To evaluate the biocompatibility of the system, the cytotoxicity of MNs was investigated. According to ISO-10993 guidelines, skin irritation (erythema, edema) is observed clinically after applying and removing the material for at least four hours. In this study, we applied the microneedle for about 10 h, removed it, and then clinically observed the dorsal skin of rat for three days. As a result, there was no erythema or edema and significant weight loss was not observed.
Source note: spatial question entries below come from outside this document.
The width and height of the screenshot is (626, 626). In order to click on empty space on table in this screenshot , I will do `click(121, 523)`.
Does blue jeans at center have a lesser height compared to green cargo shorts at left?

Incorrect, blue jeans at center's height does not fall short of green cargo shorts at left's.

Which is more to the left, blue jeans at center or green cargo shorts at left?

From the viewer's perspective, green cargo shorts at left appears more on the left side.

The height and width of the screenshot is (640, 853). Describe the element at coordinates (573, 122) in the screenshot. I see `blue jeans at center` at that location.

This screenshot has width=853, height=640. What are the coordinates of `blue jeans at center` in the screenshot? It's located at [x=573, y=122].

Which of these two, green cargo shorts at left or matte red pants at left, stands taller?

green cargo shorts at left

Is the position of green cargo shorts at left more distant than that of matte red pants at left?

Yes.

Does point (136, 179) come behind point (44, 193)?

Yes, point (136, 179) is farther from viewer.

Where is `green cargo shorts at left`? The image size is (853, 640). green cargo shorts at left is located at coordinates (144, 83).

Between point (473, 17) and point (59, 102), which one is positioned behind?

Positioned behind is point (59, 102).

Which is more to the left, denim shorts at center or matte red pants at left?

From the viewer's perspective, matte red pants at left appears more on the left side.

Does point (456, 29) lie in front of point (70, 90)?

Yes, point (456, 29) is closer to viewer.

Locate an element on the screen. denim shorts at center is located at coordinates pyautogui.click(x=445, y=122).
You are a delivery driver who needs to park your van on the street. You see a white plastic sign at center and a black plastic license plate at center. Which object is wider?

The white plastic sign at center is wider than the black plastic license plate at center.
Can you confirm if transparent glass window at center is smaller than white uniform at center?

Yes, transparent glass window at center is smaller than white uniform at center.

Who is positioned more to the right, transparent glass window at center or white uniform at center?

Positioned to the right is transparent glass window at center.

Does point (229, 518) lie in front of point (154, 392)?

This means that the microneedle is considered biocompatible and non-toxic.

The animal study also revealed that insulin release by the porous polymer coated MNs is directly related to the concentration of glucose, which is controlled by the pH stimulus of glucose metabolism. At high glucose concentrations, proton generation by the conversion of glucose to gluconic acid catalyzed by glucose oxidase was high, resulted in the fast rate of insulin release within the first two hours. However, when the glucose level was reduced to a normoglycemic range (<200 mg/dL), the insulin release rate was also decreased as discussed in the previous sections in detail. This confirmed that the release of insulin from the MNs containing NaHCO₃ and glucose-specific enzymes in the pores was dependent on glucose concentration.

4. Conclusions

To summarize, using a glucose-responsive formulation in porous polymer coated MNs, we were able to develop a new insulin delivery system. Sodium bicarbonate, a pH-responsive component, was packed together with glucose-specific enzymes (GOx) and insulin in the pores of porous polymer coatings on SS MNs with a very simple and quick approach. This formulation demonstrated glucose-mediated insulin release under hyperglycemic conditions with rapid responsiveness both in vitro and in vivo. Importantly, the release rate of insulin was also reduced when the glucose levels reached the normoglycemic level, which could avoid the risk of hypoglycemia. As such, the proposed MNs could be used for the controlled release of insulin in a glucose-responsive fashion. Moreover, this system also provides the opportunity for the delivery of different therapeutic drugs to treat other diseases.